<<<<

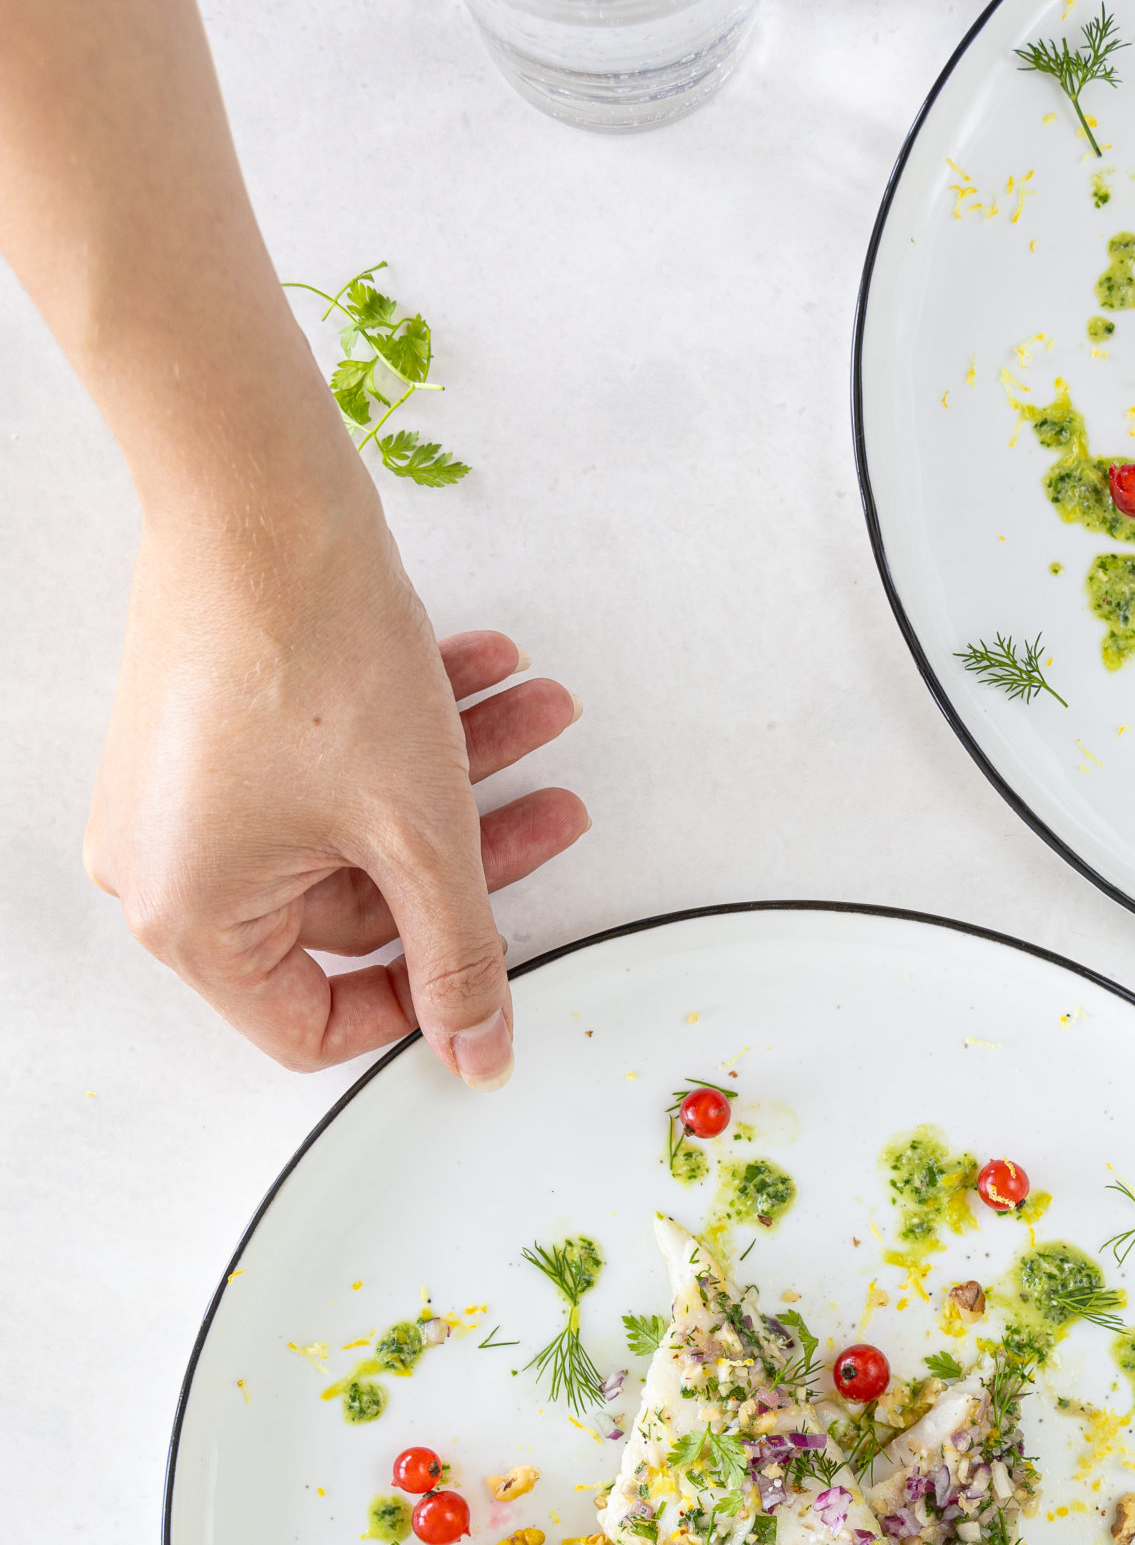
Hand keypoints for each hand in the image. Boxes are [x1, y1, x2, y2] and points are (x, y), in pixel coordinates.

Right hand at [84, 483, 586, 1083]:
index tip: (490, 967)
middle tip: (558, 811)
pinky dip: (408, 731)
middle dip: (469, 850)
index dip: (416, 1004)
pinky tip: (490, 675)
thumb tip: (478, 1054)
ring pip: (352, 825)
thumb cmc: (308, 652)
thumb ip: (459, 955)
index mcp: (190, 920)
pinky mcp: (215, 731)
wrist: (257, 490)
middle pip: (351, 913)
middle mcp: (168, 867)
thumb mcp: (418, 834)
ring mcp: (187, 796)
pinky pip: (323, 766)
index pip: (310, 1024)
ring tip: (544, 717)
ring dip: (460, 773)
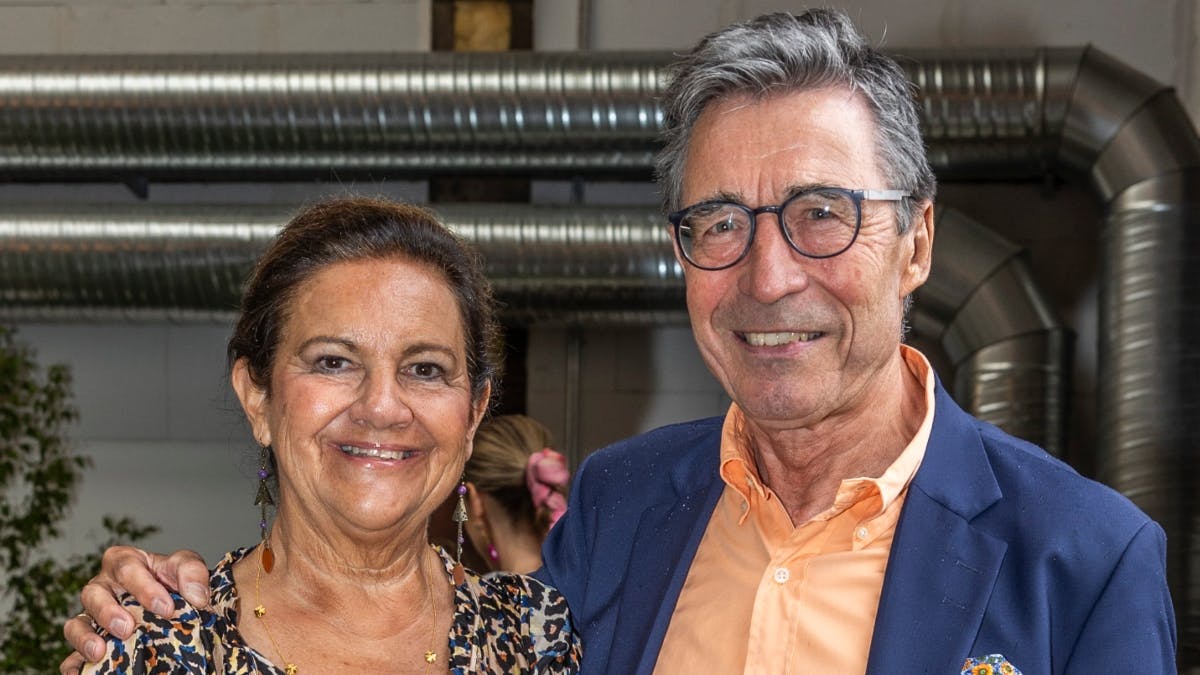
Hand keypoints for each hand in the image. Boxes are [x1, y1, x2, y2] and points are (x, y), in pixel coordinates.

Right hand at [62, 545, 210, 664]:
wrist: (171, 605)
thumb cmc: (172, 581)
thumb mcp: (186, 567)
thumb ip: (193, 573)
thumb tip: (197, 597)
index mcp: (125, 562)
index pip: (127, 567)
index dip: (144, 587)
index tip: (166, 608)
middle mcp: (103, 587)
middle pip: (93, 593)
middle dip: (108, 611)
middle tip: (128, 628)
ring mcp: (93, 616)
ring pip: (76, 623)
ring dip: (85, 637)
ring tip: (99, 651)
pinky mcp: (89, 642)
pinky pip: (71, 654)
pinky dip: (73, 663)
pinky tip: (82, 671)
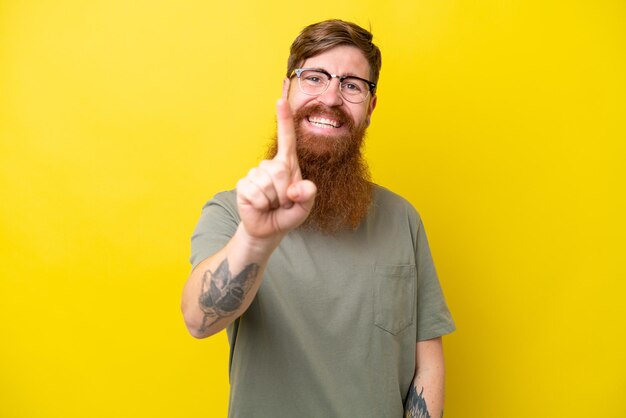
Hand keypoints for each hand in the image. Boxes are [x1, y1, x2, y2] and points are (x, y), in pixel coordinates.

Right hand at [236, 99, 316, 238]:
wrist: (268, 229)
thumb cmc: (288, 213)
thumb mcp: (305, 207)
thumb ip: (308, 196)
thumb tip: (296, 189)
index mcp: (288, 164)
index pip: (287, 138)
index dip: (284, 119)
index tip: (281, 100)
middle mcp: (270, 165)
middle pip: (280, 170)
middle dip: (286, 191)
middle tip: (284, 202)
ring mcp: (254, 174)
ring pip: (267, 183)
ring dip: (273, 200)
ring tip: (272, 204)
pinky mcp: (243, 185)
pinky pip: (255, 193)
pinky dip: (261, 204)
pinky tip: (260, 206)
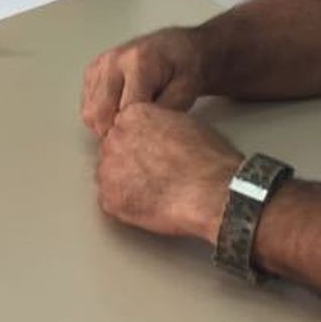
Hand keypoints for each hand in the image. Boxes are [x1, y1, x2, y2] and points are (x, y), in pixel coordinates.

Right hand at [81, 27, 204, 135]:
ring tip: (129, 123)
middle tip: (136, 138)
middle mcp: (114, 60)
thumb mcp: (185, 91)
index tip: (146, 143)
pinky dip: (99, 113)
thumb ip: (163, 113)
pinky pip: (86, 103)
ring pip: (89, 111)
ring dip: (106, 124)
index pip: (125, 111)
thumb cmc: (185, 68)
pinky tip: (119, 112)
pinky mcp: (93, 69)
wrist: (177, 47)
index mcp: (139, 63)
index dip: (135, 133)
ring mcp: (101, 64)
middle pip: (100, 113)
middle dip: (117, 132)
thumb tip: (142, 135)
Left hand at [96, 103, 242, 242]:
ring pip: (110, 176)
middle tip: (154, 175)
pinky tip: (149, 206)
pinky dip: (126, 207)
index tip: (152, 155)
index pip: (124, 127)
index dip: (140, 144)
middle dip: (129, 163)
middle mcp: (114, 138)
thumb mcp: (182, 123)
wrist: (212, 192)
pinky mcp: (110, 198)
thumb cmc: (208, 160)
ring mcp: (108, 169)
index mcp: (132, 114)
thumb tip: (154, 135)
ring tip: (155, 192)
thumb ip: (158, 123)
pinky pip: (112, 202)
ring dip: (126, 184)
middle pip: (114, 150)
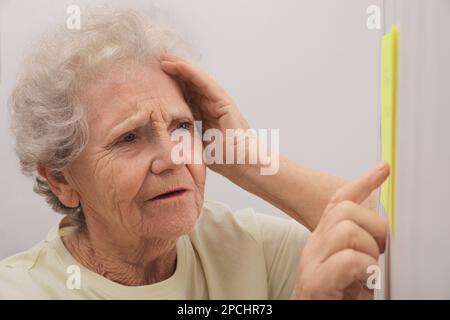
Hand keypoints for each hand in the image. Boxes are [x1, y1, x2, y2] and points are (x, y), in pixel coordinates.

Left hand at [160, 53, 254, 176]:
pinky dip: (192, 73)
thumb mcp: (196, 148)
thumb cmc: (225, 162)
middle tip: (156, 62)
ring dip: (180, 67)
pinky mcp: (225, 102)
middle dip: (173, 73)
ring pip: (197, 80)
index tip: (153, 80)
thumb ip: (184, 141)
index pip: (185, 96)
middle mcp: (212, 107)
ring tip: (164, 58)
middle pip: (190, 85)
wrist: (244, 166)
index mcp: (205, 117)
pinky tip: (179, 65)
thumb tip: (163, 141)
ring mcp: (220, 103)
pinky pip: (206, 84)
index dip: (170, 87)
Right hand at [291, 162, 388, 299]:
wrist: (310, 316)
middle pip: (344, 209)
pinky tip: (363, 281)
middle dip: (373, 224)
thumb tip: (383, 231)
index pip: (338, 202)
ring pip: (346, 228)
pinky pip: (348, 259)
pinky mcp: (316, 282)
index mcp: (323, 240)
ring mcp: (312, 263)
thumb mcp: (351, 269)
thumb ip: (360, 247)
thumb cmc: (335, 299)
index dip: (362, 183)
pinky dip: (364, 268)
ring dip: (369, 250)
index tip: (383, 169)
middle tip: (380, 251)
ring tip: (369, 271)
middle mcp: (314, 246)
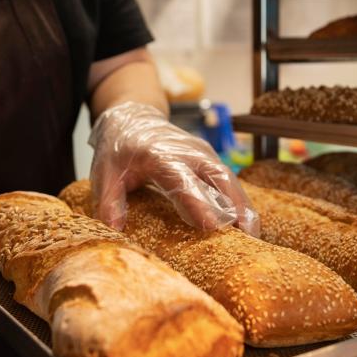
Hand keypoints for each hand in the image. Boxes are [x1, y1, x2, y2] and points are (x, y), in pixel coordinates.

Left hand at [89, 101, 258, 234]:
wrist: (132, 118)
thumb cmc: (119, 147)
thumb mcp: (104, 172)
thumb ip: (109, 200)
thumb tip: (114, 229)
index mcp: (161, 155)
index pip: (182, 180)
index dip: (198, 202)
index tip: (211, 226)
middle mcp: (188, 152)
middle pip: (219, 178)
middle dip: (235, 206)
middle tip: (247, 238)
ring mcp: (203, 154)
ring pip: (230, 180)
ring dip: (243, 206)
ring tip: (252, 237)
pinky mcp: (209, 159)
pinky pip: (228, 181)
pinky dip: (238, 202)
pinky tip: (245, 225)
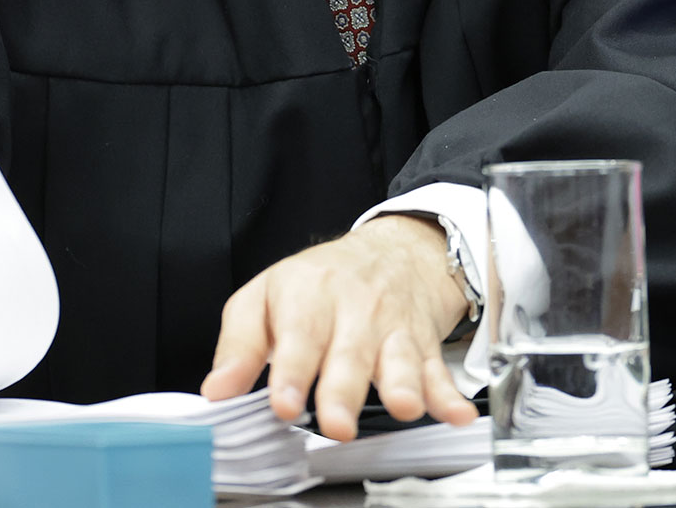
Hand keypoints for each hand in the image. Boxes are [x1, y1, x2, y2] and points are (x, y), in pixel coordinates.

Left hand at [200, 215, 478, 439]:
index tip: (283, 402)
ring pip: (399, 359)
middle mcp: (353, 310)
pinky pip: (439, 370)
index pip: (297, 335)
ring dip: (403, 384)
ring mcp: (392, 328)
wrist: (391, 251)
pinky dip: (451, 394)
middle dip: (343, 390)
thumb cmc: (319, 281)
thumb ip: (239, 343)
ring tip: (404, 406)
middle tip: (336, 424)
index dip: (290, 371)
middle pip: (349, 353)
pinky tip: (458, 413)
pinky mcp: (421, 345)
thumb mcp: (266, 296)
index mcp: (308, 294)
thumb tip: (217, 389)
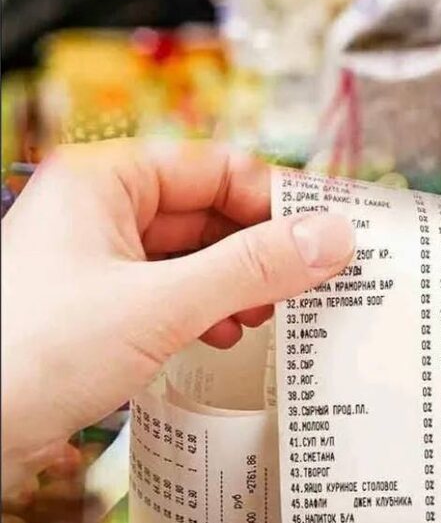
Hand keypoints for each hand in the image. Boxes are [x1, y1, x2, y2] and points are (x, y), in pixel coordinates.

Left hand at [0, 139, 354, 494]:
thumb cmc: (21, 355)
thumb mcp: (159, 305)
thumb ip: (252, 268)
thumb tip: (328, 238)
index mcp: (104, 180)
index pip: (217, 166)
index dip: (276, 198)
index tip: (325, 231)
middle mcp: (100, 211)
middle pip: (210, 211)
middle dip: (261, 248)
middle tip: (311, 277)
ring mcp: (97, 260)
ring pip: (195, 254)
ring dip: (239, 283)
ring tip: (270, 311)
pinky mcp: (100, 307)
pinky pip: (174, 291)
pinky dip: (210, 309)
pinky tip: (228, 333)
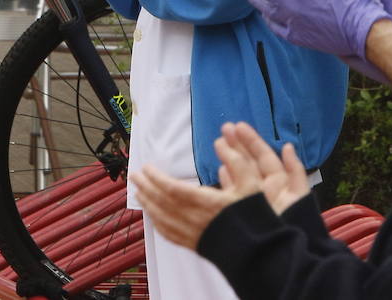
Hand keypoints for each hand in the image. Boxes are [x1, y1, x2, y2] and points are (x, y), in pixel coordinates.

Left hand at [131, 121, 308, 250]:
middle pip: (162, 202)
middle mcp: (194, 219)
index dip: (156, 178)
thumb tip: (220, 141)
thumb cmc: (253, 215)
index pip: (172, 188)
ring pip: (161, 218)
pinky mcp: (192, 244)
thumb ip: (236, 159)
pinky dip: (156, 223)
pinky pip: (168, 233)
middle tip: (134, 175)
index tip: (147, 167)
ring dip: (147, 203)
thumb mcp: (251, 181)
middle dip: (146, 187)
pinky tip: (152, 216)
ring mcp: (191, 233)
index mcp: (206, 202)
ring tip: (138, 191)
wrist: (257, 251)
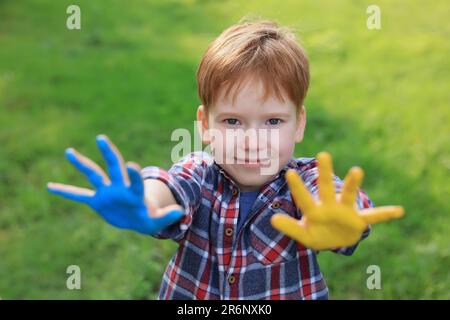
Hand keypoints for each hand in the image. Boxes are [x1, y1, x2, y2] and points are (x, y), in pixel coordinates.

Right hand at [47, 135, 183, 234]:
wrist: (136, 219)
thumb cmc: (148, 218)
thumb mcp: (157, 220)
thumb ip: (167, 216)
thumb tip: (181, 212)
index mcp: (134, 191)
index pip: (134, 180)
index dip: (134, 174)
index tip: (134, 165)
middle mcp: (119, 187)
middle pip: (114, 166)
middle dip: (109, 153)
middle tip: (101, 138)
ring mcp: (106, 192)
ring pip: (93, 174)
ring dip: (81, 164)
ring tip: (69, 151)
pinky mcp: (96, 201)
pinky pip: (79, 195)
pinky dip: (66, 192)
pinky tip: (50, 187)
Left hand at [271, 152, 404, 249]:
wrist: (334, 240)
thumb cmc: (317, 233)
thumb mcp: (302, 234)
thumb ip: (289, 227)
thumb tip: (272, 219)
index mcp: (314, 210)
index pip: (303, 197)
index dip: (297, 187)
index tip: (289, 172)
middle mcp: (330, 206)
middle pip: (326, 187)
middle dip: (325, 173)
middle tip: (323, 155)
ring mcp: (346, 212)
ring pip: (349, 195)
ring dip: (352, 185)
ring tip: (356, 170)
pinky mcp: (359, 221)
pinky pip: (374, 217)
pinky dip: (385, 214)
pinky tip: (400, 211)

>>>>

- Exercise details: Given the entries above, transcribe exactly the lines from the one holding "middle tip: (128, 628)" through the one holding "middle dip: (173, 73)"; pictures do not belong in the transcription.

- Answer to the exercise:
middle tip: (128, 628)
ring mcp: (93, 616)
ring pip: (76, 623)
ring dip: (85, 637)
ring tip: (99, 651)
pinky mcp: (89, 642)
pinky pip: (71, 654)
pinky dip: (73, 663)
pinky tip: (82, 671)
Hand keypoints for each hand in the image. Boxes are [x1, y1, x2, y2] and points are (x, y), in pixel coordinates.

Right hand at [236, 99, 316, 238]:
wrist: (268, 229)
thumb cmc: (288, 213)
thumb mcp: (305, 207)
thumb ip: (308, 196)
thumb tip: (296, 189)
index mcp: (288, 164)
index pip: (287, 138)
index dip: (284, 119)
index tip: (281, 100)
middle mcp: (270, 165)
middle pip: (280, 170)
middle dip: (286, 191)
middle tip: (284, 202)
ring mcp: (254, 174)
ring pip: (267, 183)
ring dip: (273, 200)
ring tip: (272, 204)
pinky mcp: (243, 185)
pinky pip: (255, 193)
pinky dip: (261, 204)
pinky tip: (260, 206)
Hand keypoints for each hand in the image. Boxes are [x1, y1, x2, y2] and points are (x, y), in pixel coordinates.

Right hand at [81, 27, 204, 135]:
ring tip: (129, 123)
middle tip: (136, 138)
middle mcp: (114, 60)
thumb mcp: (185, 91)
index tip: (146, 143)
pinky dip: (99, 113)
thumb ip: (163, 113)
pinky pip: (86, 103)
ring pip: (89, 111)
ring dip: (106, 124)
index pip: (125, 111)
thumb cmc: (185, 68)
pinky tip: (119, 112)
pinky mcp: (93, 69)
wrist: (177, 47)
index mcp: (139, 63)
index dip: (135, 133)
ring mcp: (101, 64)
middle pip: (100, 113)
middle dip: (117, 132)
thumb tip: (142, 135)
Left hand at [96, 103, 242, 242]:
ring pip: (110, 176)
middle tip: (154, 175)
pinky tip: (149, 206)
pinky dip: (126, 207)
index tip: (152, 155)
index pip: (124, 127)
index dip: (140, 144)
middle dip: (129, 163)
middle mcp: (114, 138)
thumb mcp: (182, 123)
wrist: (212, 192)
pinky mcp: (110, 198)
thumb cmc: (208, 160)
ring mcp: (108, 169)
index mcp: (132, 114)
thumb tip: (154, 135)
ring tip: (155, 192)
thumb ip: (158, 123)
pinky pip: (112, 202)
ring dip: (126, 184)
middle pip: (114, 150)
Hand keypoints for each hand in the image. Boxes are [x1, y1, x2, y2] and points are (x, y), in pixel coordinates.

Left hand at [160, 53, 254, 176]:
pinky dip: (192, 73)
thumb mcp: (196, 148)
thumb cmc: (225, 162)
middle tip: (156, 62)
ring dip: (180, 67)
pinky mcp: (225, 102)
middle dip: (173, 73)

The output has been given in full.